Words by Ashley Locke
It was 1996 when Morgan Freeman decided to slip away from city life and make his home in Clarksdale, Mississippi. “You can live anywhere you want! Why do you want to live in Mississippi?” Morgan had been asked that question more times than he could count, but his answer was always the same: “Because I can live anywhere I want. I was really attracted to Clarksdale. It made me wonder what I could do here.”
Local contractor Bill Luckett helped Morgan build his house on his ranch, settled just outside of Clarksdale. Over the course of the three years it took to finish the house, the two became close friends. Often times they were inseparable.

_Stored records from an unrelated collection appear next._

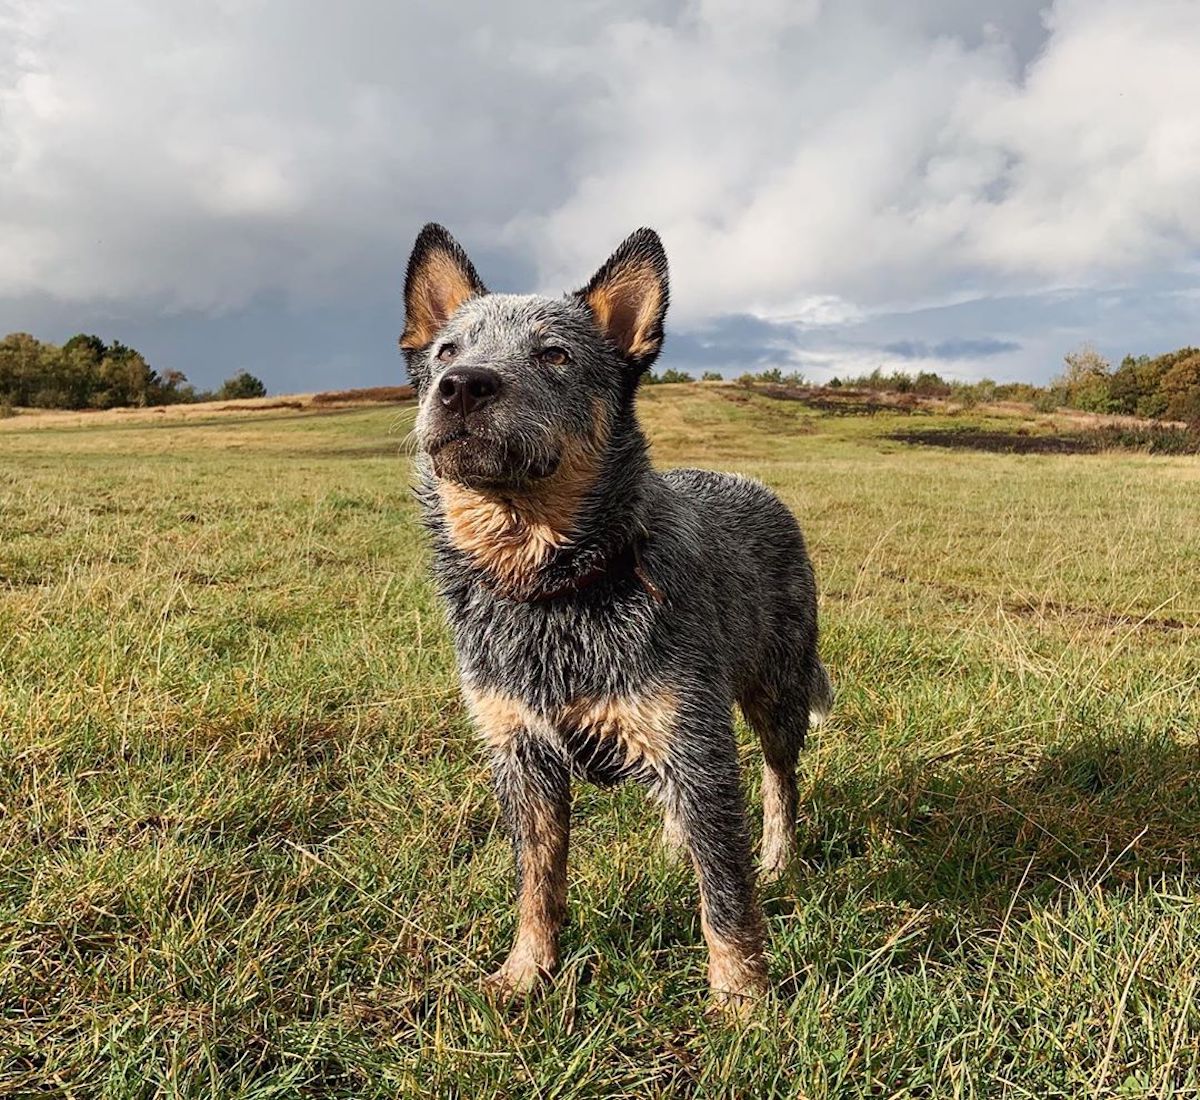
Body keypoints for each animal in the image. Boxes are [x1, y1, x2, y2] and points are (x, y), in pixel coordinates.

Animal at [398, 220, 830, 1002]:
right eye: (447, 350)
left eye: (554, 354)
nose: (463, 386)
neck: (552, 591)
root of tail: (757, 485)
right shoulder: (522, 753)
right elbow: (537, 884)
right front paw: (525, 973)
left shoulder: (694, 739)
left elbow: (727, 893)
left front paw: (742, 999)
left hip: (778, 692)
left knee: (779, 782)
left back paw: (780, 856)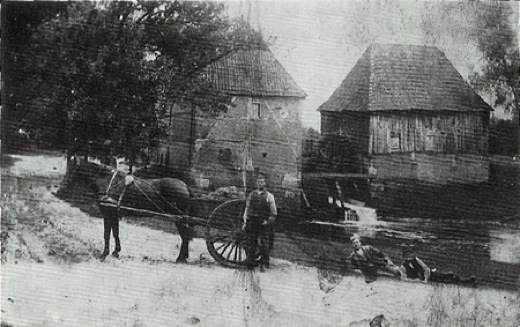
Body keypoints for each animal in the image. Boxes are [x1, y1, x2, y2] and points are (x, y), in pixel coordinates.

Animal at [61, 159, 198, 264]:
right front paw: (116, 251)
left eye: (71, 171)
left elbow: (107, 234)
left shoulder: (108, 214)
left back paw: (180, 258)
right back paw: (183, 257)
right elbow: (115, 233)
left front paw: (104, 254)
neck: (107, 182)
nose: (59, 192)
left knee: (184, 235)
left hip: (178, 217)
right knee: (185, 235)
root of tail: (185, 186)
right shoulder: (114, 215)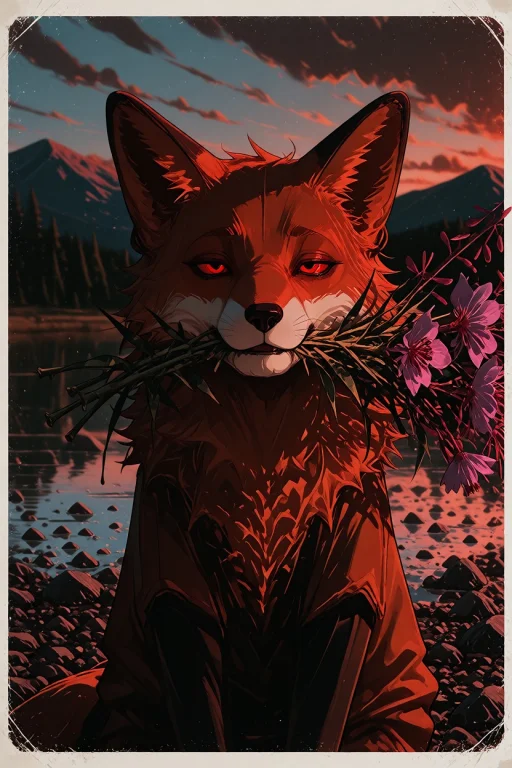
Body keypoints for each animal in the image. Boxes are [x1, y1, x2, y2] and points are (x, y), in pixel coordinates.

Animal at [11, 90, 438, 752]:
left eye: (311, 265)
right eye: (212, 266)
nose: (263, 314)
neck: (262, 464)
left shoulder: (348, 574)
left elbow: (315, 726)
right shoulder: (172, 578)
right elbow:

Good things come from gathering around the dinner table, and neither Bill nor Morgan could resist a good meal. “I’d say ‘Hey, do you want to go to Memphis for dinner?’ and we’d get in the car and go,” says Bill. “I remember one night we were heading to KC’s in Cleveland. That Macy Gray song came on the radio, and we were hollering that song driving down the highway together.”
It wasn’t too long before eating at restaurants together turned into owning a restaurant together. The two opened Madidi in 2001, bringing an “Americanized French” cuisine to Clarksdale. The upscale restaurant was closely followed by Ground Zero Blues Club, their second and grittier business venture.
“For a long time, people came to the Delta looking for the blues, but they didn’t know where to find it,” says Morgan. “I wanted Ground Zero to be where people come.”
People did come––people from the Delta, but also people from Chicago and New York. As word spread about the great musicians you could hear, people started coming from Iceland and Sweden. Morgan’s favorite part of it all? “Dancing all night long.”
The club completely revitalized the area, creating a tourist destination so popular that the entire downtown came to life. What used to be a row of quiet buildings, desolate after 5pm, turned into thriving coffee shops and restaurants. Clarksdale went from being a part of flyover country to being a go-to spot on the map. Sometimes it’s hard to find a parking spot. “Morgan has just been really promoting the area,” says Bill.
Morgan isn’t the only person helping create a Mississippi renaissance, but he was at the front of the movement. He’s known for being fiercely loyal to his friends, and the same can be said for his state. Mississippi has had a years-long out-migration problem, but Morgan wanted to show people that you don’t have to leave the state to live a good life––you just have to be willing to put in the effort to rebuild it. “Home is where the heart is, I’ve always found,” he says. “When I went back home to Mississippi, that was my comfort zone.”